Anne akrep başını eğmişti. Tuhaf bir eğişti. Sanki utancından eğmişti. Onlara dansı anlatacaktı. Bir erkek akrebin başına gelecekleri ve dişi bir akrebin yapması gerekenleri.. istemese de yapmak zorunda oldukları şeyleri.
Alevi anlatacaktı anne başına topladığı çocuklarına. Zamanı gelmişti. Soylarının düşmanlarını anlatacaktı. Yaz ve Güzü, Ölüm ve Dirimi.. hiç de kurduğu gibi olmuyordu işte. Kendi annesini hatırladı. Ne kolay anlatmıştı annesi her bir şeyi. Vuslatın sarhoşluğuyla kendinden geçen erkeğin tam baş kısmına, ensesine vücudunda biriktirdiği zehri nasıl kuyruğuna süreceği ve oradan tüm şiddetiyle sarhoş erkeğin taa derinlerine nasıl zerk edeceğini.. annesi ne de kolay anlatmıştı. Bir çırpıda. Belki annesi de zorlanmıştı, bunu o an bilemezdi ki. Soramazdı ki. Sormamıştı da. Gözleri Alevle Işığın üzerinde gidip geldi.

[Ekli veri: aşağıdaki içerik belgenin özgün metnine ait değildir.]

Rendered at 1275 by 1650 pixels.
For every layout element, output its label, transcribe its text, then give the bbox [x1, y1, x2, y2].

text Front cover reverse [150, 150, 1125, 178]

Ve sesinin tüm otoriterliğiyle konuştu:
“Dinleyin!”
Hepsi bu kadar. Otoriter ses kayboldu. Maskesi düştü. Anlatamayacaktı. Beceremeyecekti. Yumdu gözlerini. Derin bir nefes aldı. Yeniden denemek istedi. Sesi kısılmıştı. Sanki saatlerce konuşmuş, bağırmış gibiydi. Yapamıyordu. Olmuyordu işte. Gözleri doldu annenin. Şaşkındı yavrular. Hayatın öfkesi öylesine kabarmıştı ki..
Anne gözlerini yumarak iniltili bir sesle:
“Gidin! Gidin artık! kendi yuvalarınızı kurun! Gidin!” diyebildi.

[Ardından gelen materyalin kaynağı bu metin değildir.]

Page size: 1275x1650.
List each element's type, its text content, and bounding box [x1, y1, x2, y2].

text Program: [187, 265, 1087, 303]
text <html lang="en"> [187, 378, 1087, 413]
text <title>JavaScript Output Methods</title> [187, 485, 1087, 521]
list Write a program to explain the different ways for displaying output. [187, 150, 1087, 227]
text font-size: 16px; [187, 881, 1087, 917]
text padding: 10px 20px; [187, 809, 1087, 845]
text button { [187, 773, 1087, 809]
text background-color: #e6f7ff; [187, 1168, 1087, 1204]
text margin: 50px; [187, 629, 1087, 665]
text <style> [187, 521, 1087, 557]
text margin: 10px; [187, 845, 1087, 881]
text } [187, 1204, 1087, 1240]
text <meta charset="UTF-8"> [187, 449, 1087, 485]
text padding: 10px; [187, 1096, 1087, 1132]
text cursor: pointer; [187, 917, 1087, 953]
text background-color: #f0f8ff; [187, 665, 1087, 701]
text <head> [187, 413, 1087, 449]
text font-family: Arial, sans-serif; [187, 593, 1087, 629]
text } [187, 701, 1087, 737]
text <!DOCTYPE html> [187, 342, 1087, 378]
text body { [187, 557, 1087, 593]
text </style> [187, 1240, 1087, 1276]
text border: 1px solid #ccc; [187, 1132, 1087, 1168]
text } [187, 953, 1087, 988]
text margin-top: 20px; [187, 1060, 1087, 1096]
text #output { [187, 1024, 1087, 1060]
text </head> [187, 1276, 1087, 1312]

Yıkılmıştı, çözülmüştü, yavrularının gözleri önünde yıkıldığının, çözüldüğünün farkındaydı. Kursağındaki zehri ağır ağır kuyruğuna doğru sürdü. Yılların yorgunluğundan olsa gerek yavaş, oldukça yavaş kaldırabiliyordu kuyruğunu, kaldırdı, kaldırdı tam ense köküne ve hızla indirdi.
***
Genç adam biri kolunda, diğeri ensesinde ne yapacaklarını bilemez bir halde iki akrep yakaladı. Önce ürktü. Gözlerine inanamadı. İki akrep. Sokmamışlardı onu. Bu nasıl olabilirdi ki? Oluyordu işte.

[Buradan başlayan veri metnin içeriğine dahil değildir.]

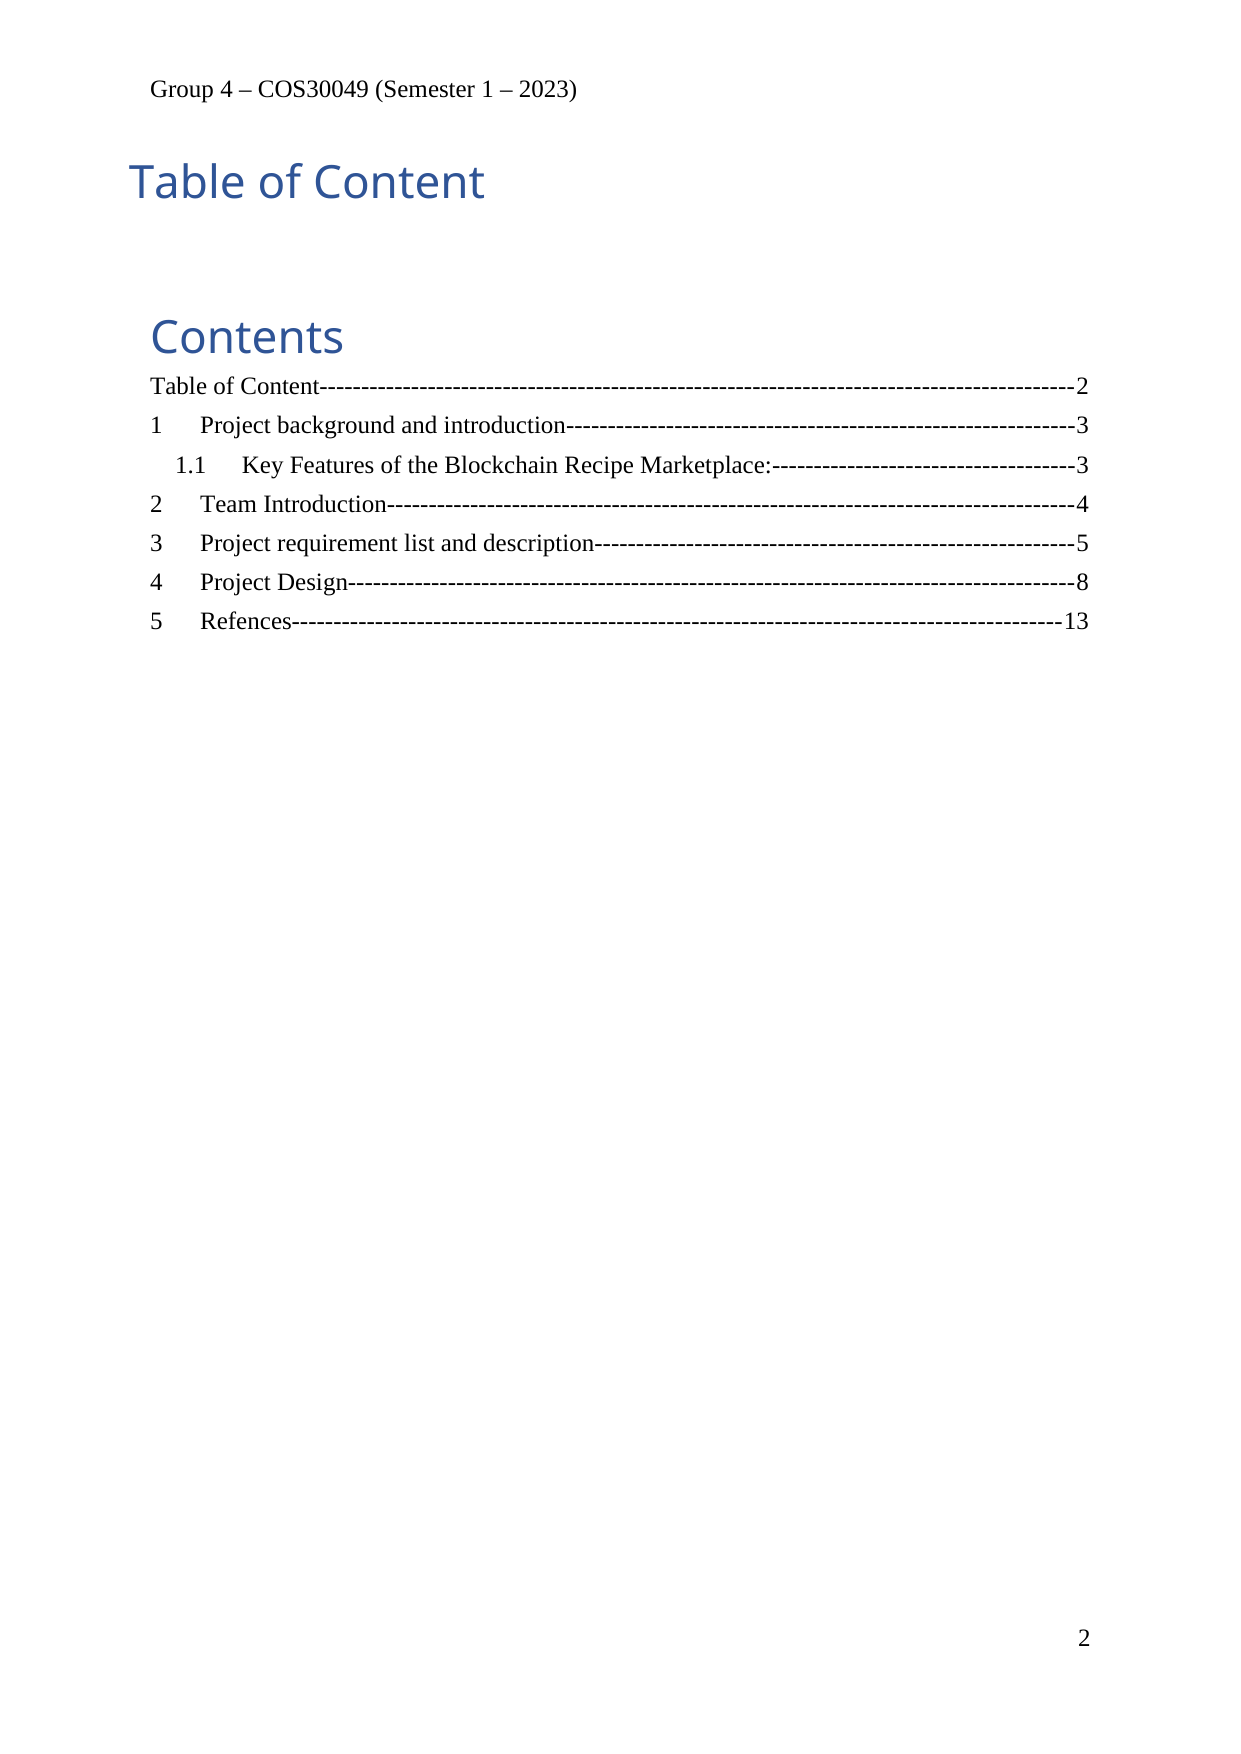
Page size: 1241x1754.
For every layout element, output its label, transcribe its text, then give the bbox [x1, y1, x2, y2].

subtitle Table of Content [128, 150, 1090, 212]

Akrepler öylesine şaşkındılar ki genç adam bu şaşkınlıklarına güldü onların. Birden ayaklarının arasından hızla kamp ateşine doğru giden bir başka akrep gördü. Üçüncü akrep göz açıp kapayıncaya kadar atmıştı kendini ateşe. Başını salladı.. yakaladığı akrepleri yere bıraktı.
Bırakıldıkları yerde öylece duruyorlardı. Çaresizdiler.. genç adam eline aldığı bir çöple dürtükledi her ikisini de.. gitmek istemiyorlardı sanki. Genç adam aklınca diğer arkadaşları onları görüp de zarar vermesinler istiyordu. İki akrep ağır ağır ateşe doğru yürüdüler genç adamın şaşkın bakışları önünde alevlerin içine daldılar bir önceki yavru akrep gibi.